それでも、これではあまりにしょっぱいと思ったのか、医師・ハンセンの絡みで、ハンセンがラリアットを打とうをするが切り換えされてハンセンがピンチになり、医師のパンチと二度のローンバトルを強いられた天龍が出てきて医師に突っ張りを打ち場外に落す。すかさず入って来る川田にハンセンがラリアットを打ち、天龍は医師にトペ。天龍が医師をリングに上げ合体攻撃で十分痛ぶってから、ハンセンがラリアットからピン。 もうこの試合は、この最後の2〜3分で救われたようなものである。

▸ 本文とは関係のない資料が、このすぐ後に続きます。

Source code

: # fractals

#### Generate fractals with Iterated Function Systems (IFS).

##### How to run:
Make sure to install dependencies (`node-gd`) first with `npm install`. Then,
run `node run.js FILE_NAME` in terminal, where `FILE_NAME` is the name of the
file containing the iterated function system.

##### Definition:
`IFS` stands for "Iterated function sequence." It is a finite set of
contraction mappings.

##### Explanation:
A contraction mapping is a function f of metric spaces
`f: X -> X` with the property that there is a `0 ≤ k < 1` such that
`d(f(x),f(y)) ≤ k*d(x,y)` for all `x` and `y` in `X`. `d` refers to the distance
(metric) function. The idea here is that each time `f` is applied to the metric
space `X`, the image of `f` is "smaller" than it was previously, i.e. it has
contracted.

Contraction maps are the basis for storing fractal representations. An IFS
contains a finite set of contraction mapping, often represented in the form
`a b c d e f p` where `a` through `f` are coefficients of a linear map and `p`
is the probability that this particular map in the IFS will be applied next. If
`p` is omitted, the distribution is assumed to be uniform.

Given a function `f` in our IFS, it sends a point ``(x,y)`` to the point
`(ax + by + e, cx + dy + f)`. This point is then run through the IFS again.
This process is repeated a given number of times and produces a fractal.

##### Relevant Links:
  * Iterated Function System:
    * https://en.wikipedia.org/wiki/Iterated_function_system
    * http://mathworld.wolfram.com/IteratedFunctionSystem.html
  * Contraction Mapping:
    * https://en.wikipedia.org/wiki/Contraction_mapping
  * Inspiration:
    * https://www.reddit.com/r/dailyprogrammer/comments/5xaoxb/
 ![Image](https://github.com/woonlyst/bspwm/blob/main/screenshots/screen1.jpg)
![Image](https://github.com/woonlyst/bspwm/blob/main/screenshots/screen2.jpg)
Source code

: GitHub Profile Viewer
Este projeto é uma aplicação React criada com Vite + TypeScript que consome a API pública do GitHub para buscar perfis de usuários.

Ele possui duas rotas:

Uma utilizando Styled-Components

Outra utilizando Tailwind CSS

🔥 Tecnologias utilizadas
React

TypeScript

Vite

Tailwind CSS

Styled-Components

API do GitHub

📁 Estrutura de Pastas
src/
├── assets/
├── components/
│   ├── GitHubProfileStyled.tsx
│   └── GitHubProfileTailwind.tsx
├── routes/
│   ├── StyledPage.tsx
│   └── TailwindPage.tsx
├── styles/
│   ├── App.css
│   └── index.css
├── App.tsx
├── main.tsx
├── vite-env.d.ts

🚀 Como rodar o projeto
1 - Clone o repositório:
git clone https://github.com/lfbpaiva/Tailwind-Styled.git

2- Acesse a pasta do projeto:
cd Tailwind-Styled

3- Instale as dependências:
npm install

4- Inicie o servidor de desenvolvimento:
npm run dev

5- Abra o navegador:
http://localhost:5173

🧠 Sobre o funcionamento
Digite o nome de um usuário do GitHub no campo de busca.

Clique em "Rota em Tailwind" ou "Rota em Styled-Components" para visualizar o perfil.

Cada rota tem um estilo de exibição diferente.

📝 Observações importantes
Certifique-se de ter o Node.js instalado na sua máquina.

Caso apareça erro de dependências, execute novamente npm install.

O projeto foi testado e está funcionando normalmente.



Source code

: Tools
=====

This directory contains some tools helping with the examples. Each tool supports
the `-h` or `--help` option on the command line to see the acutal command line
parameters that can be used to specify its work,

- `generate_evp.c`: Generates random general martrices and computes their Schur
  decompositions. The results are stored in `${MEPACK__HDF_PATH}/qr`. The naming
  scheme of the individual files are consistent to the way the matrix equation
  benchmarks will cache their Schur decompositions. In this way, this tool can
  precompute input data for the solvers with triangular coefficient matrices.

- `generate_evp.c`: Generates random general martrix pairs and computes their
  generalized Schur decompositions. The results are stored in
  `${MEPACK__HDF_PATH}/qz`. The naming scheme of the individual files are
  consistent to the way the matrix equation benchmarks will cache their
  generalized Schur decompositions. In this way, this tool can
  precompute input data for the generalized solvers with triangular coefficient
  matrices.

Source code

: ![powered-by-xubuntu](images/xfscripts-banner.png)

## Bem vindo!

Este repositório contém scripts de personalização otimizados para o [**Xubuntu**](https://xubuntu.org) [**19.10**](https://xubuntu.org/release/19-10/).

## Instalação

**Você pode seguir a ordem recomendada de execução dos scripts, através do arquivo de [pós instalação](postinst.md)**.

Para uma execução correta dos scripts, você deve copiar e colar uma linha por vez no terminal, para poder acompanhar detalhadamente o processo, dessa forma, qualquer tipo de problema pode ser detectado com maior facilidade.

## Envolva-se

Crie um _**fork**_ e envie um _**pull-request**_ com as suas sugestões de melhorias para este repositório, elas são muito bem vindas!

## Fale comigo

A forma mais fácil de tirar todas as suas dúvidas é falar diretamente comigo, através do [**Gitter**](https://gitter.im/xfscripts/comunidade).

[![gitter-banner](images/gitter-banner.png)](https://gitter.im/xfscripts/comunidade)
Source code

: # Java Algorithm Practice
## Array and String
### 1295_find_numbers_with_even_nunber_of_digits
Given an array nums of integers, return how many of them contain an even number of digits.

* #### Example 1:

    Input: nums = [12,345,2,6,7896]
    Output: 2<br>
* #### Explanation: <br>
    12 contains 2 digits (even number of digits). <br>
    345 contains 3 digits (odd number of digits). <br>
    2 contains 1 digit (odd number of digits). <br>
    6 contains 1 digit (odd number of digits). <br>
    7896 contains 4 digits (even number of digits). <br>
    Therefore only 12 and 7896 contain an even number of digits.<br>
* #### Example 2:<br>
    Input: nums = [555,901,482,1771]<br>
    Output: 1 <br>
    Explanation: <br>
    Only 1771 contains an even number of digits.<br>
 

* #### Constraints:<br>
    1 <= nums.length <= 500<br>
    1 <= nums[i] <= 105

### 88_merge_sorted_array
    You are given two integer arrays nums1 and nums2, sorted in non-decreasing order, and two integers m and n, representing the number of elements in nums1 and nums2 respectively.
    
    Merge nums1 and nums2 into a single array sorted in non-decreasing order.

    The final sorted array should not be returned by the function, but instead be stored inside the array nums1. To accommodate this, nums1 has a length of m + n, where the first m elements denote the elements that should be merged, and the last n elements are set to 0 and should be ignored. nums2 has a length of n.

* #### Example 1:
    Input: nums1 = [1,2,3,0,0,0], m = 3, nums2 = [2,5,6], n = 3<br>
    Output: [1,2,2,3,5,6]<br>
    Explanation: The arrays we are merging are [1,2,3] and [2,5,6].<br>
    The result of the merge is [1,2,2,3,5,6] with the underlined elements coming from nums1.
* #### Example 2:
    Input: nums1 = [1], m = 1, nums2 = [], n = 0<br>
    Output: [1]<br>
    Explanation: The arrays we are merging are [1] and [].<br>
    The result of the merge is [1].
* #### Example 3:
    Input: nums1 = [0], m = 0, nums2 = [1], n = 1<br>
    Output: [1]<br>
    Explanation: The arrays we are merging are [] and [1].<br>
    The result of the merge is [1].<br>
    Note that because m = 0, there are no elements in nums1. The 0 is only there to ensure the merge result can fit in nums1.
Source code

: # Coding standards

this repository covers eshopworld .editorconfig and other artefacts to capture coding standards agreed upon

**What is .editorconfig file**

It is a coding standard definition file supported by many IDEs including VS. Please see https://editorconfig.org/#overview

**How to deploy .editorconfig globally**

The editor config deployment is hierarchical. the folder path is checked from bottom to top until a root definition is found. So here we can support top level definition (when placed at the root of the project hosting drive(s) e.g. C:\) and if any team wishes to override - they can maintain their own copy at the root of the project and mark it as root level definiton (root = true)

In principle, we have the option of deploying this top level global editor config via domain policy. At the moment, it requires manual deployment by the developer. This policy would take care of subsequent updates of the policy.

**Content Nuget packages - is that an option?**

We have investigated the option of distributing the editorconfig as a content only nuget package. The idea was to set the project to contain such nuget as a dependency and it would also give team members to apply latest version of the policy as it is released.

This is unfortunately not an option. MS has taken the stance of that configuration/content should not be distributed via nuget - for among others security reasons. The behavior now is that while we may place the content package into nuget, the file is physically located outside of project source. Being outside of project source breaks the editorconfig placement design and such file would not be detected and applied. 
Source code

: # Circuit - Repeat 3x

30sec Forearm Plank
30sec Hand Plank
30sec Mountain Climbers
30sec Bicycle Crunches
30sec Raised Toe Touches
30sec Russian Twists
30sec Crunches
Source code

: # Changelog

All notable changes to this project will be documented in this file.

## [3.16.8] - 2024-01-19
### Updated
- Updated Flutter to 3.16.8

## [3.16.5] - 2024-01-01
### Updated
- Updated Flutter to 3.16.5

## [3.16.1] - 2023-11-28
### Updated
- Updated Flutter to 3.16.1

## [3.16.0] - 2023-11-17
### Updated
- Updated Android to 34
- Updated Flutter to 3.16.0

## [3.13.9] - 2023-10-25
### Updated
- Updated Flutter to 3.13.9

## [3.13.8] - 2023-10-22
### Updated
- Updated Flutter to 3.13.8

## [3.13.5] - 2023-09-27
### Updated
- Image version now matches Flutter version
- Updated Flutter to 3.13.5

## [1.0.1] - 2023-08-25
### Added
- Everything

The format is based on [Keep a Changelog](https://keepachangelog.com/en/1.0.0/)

試合後、川田の「今日、負けた事により自分も新日本のトップと戦いたくなった。応援してください」とマイクアピール。

なんか、混沌してして来た全日本だが、今日の興行的にはメジャーとして十分満足の行く内容であった。まあ、ハッピーエンドでは無いのに此処まで見せてくれるのは嬉しい限りだし。ワクワク度は分裂前よりも遥かに上だし、第一試合からの内容を考えると、もはや上を行っているかもしれない。

まあ、所々問題があるとしても、そこもまた期待できるところだ。今、一番注目すべき団体は、間違いなく新生全日本だな。ダイナミズムがある。